* **DOCUMENT TEXT**:
************
7. In Lakshminarasimha Somayagiyar v. Ramalingam Pillay : (1920)39MLJ319 the question arose as to whether under the Local Boards Act the Governor in Council has power to make rules ousting the jurisdiction of Civil Courts as to objections to the validity of elections. Sadasiva Ayyar, J., was inclined to the view that the Governor in Council had no power to make rules and that the rules framed by the Government were invalid. The learned Judge was of opinion that Section 16 was too vague and that, as the rules were not made under Section 16, but only under Section 144(1) which merely deals with the power to make rules as to the qualifications of the electors and of candidates for appointment by election and as to the method and time of election of elective presidents, vice-presidents and members of local boards, the power constituting a special tribunal to inquire into the validity of elections was not conferred by Section 144(1) under which the present rules purport to be framed. Spencer, J., was of opinion that the rules were valid and that Sections 16 and 144 gave the Government power to frame rules relating to the adjudication of disputes as regards the validity of elections. After referring to Sections 16 and 144, the learned Judge observes as follows:

But in any case I think that the words 'any other matters regarding the system of representation and of election' illustrate what is meant in Clause (1) by the words 'method of election' of members of Local Boards. I think these words are wide enough to cover the power of making rules to provide for the whole scheme of election and for the conduct of inquiries into complaints and objections to elections held or about to be held as well as to objections to the list of voters.

8. We agree with the view taken by Spencer, J.
************
* **AVAILABLE DATA**:
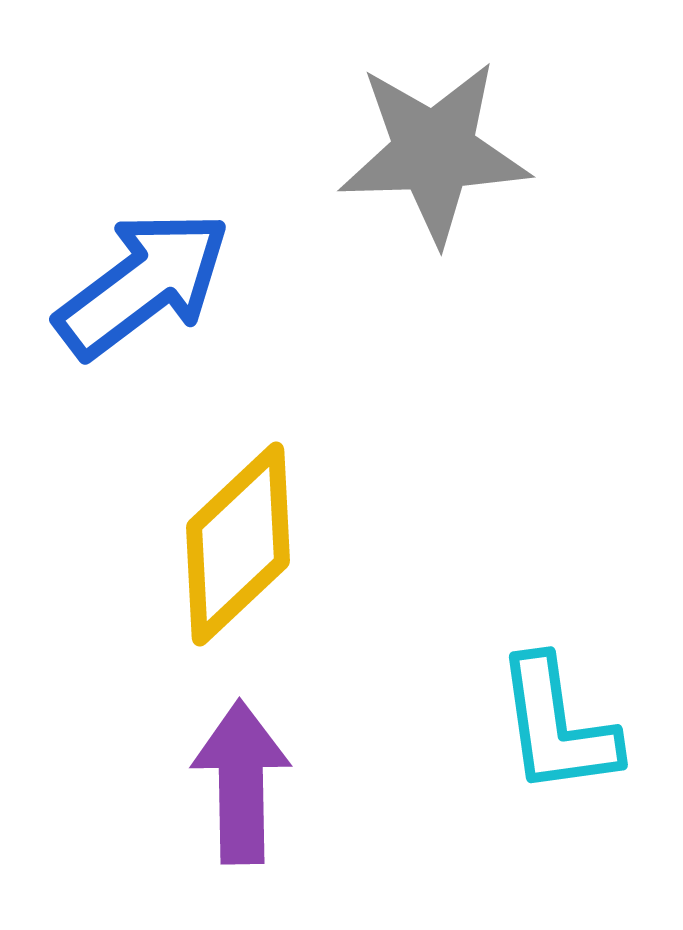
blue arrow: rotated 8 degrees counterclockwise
************
* **GIVEN REQUEST 1**: In the judgment excerpt, which judge held that the rules were valid and that Sections 16 and 144 gave the Government power to frame them?
* **GIVEN REQUEST 2**: From the judgment excerpt, reproduce the passage starting with "But in any case" and going on through "by Spencer, J.".

* **WRITTEN SOLUTION 1**: Spencer, J.

* **WRITTEN SOLUTION 2**:
But in any case I think that the words 'any other matters regarding the system of representation and of election' illustrate what is meant in Clause (1) by the words 'method of election' of members of Local Boards. I think these words are wide enough to cover the power of making rules to provide for the whole scheme of election and for the conduct of inquiries into complaints and objections to elections held or about to be held as well as to objections to the list of voters.

8. We agree with the view taken by Spencer, J.